Rabobank: Dutch house prices will rise by 8 percent in 2021
Hoping to invest in some property and buy a house this year? Economists at Rabobank have some bad news: predictions show that, over the next two years, house prices in the Netherlands will rise faster than was initially expected.
Dutch house prices to rise by eight percent in 2021
The Dutch bank has recently revised its economic forecasts for the coming two years because the future of the Dutch economy and the impact of the ongoing coronavirus pandemic doesn’t look as bad as expected. Furthermore, factors such as the national housing shortage and low mortgage interest rates will also contribute to a rise in house prices.
Last year, economists forecasted a 5,5 percent price increase in 2021, and a 2,5 percent increase in 2022. Now, they predict that houses prices in the Netherlands will rise by eight percent in 2021, and anticipate an average of a four percent increase in 2022.
This increase will see the average price of a house in the Netherlands rise from 365.000 euros in 2020, to 394.000 euros in 2021 and nearly 410.000 in 2022. The old Rabobank projections would’ve placed the average house price at 385.000 in 2021.
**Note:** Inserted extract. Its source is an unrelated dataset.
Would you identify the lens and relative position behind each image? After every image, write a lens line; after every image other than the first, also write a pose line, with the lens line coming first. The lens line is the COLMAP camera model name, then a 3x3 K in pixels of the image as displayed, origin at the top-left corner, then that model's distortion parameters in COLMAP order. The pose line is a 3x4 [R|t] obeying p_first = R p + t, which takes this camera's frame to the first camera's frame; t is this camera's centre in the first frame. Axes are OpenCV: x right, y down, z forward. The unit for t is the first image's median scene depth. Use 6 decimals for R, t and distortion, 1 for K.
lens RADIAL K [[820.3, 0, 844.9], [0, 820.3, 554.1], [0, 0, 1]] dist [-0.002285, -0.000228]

Effect of the coronavirus on the Dutch housing market
Housing market economist Carola de Groot highlights the national unemployment rate as the main reason for the price increase: “We had expected that the corona crisis would lead to fewer sales and ultimately lower price growth and even a decrease in price through rising unemployment and doubt among potential buyers.” But the end of 2020 saw the unemployment rate fall from 4,6 percent in August to 3,9 percent in December.
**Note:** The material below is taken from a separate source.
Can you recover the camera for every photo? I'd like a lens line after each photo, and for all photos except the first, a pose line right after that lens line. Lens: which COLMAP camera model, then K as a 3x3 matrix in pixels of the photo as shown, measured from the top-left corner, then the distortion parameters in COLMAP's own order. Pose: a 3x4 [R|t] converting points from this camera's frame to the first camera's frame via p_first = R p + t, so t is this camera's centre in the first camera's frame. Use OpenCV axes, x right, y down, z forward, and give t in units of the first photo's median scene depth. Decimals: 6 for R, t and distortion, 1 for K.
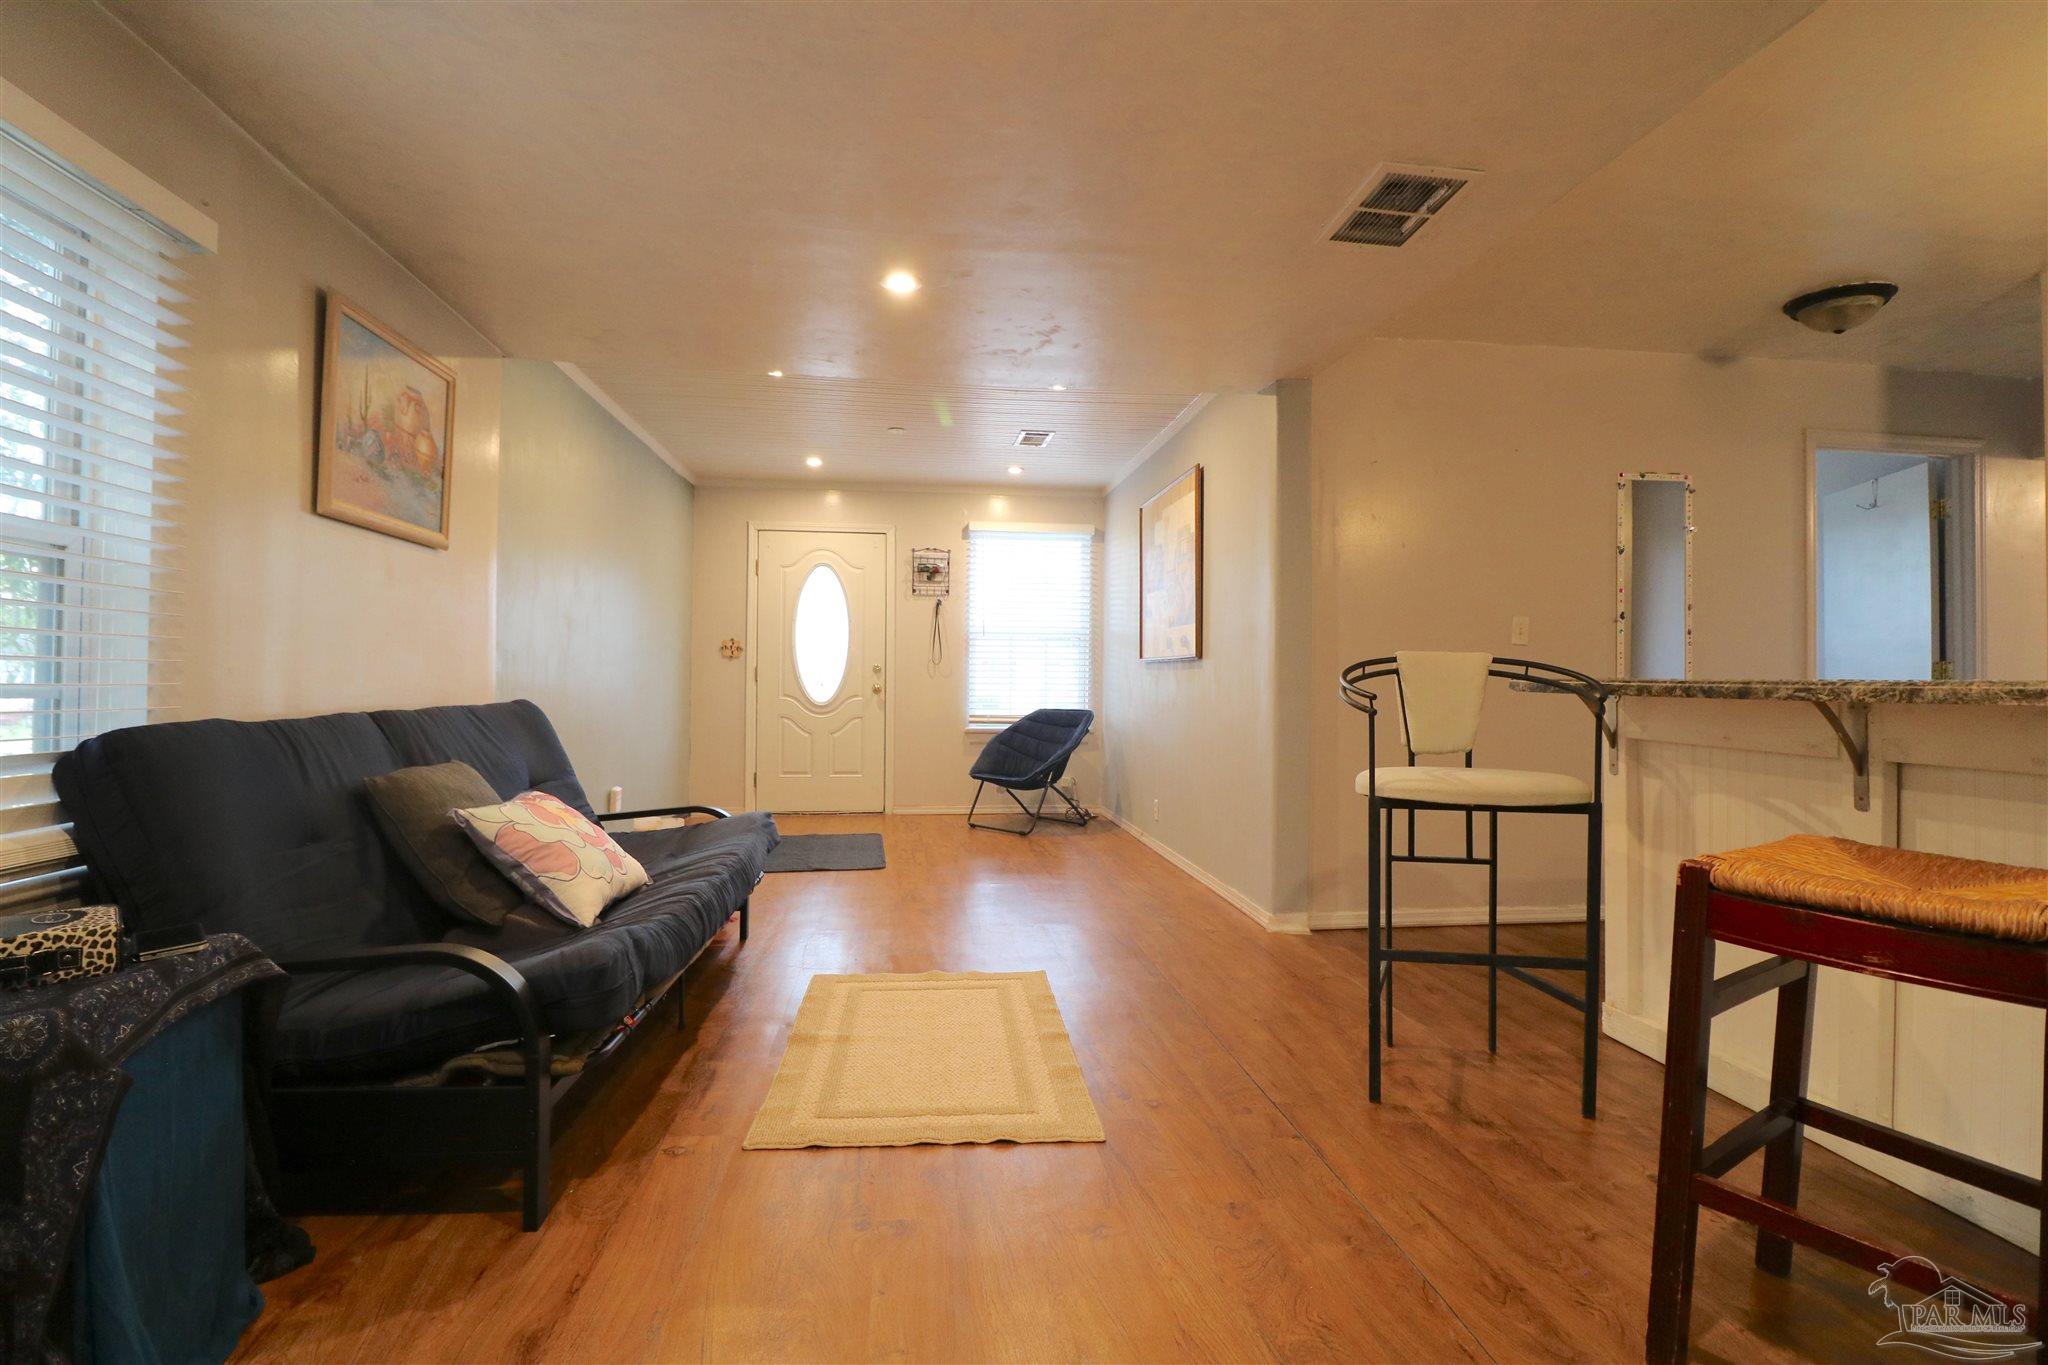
lens RADIAL K [[960.9, 0, 1031.6], [0, 960.9, 674.9], [0, 0, 1]] dist [-0.002104, -0.011592]
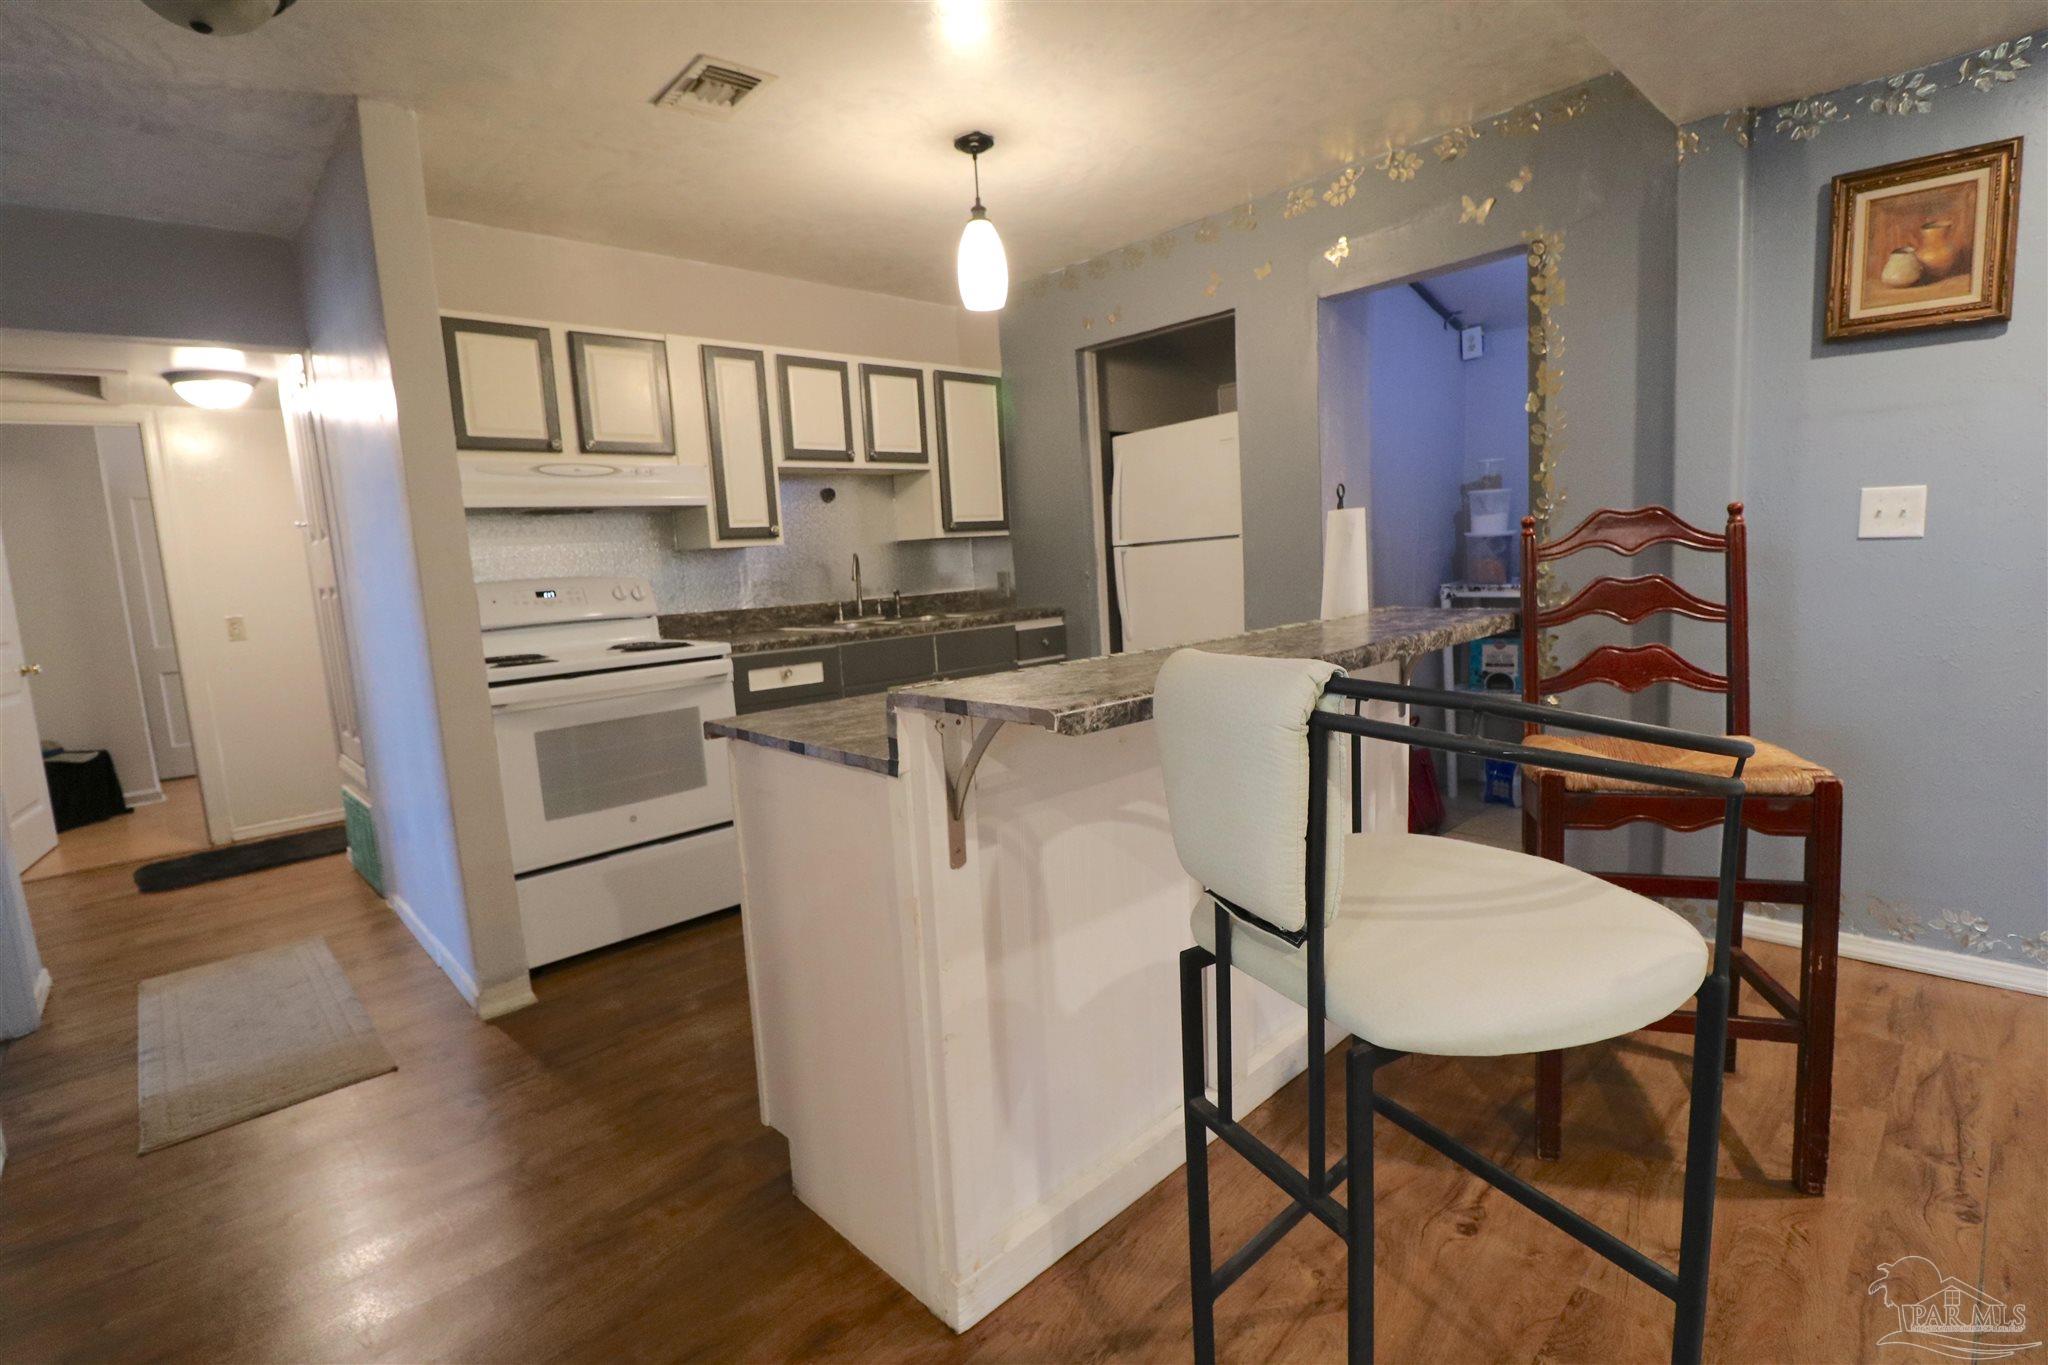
lens RADIAL K [[960.9, 0, 1030.4], [0, 960.9, 681.4], [0, 0, 1]] dist [-0.002104, -0.011592]
pose [[-0.602898, -0.086372, 0.793129, 0.194356], [0.035307, 0.990260, 0.134679, -0.068229], [-0.797037, 0.109201, -0.593976, 1.357613]]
De Groot also cites the national shortage of affordable housing for the continued increase in prices, as well as low mortgage interest rates - which are expected to stick around for a while. Rabobank expects around 220.000 homes will be sold in 2021, around 15.000 less than the amount sold in 2020, but emphasises that the future of the housing market remains uncertain due to the unpredictability of the coronavirus crisis.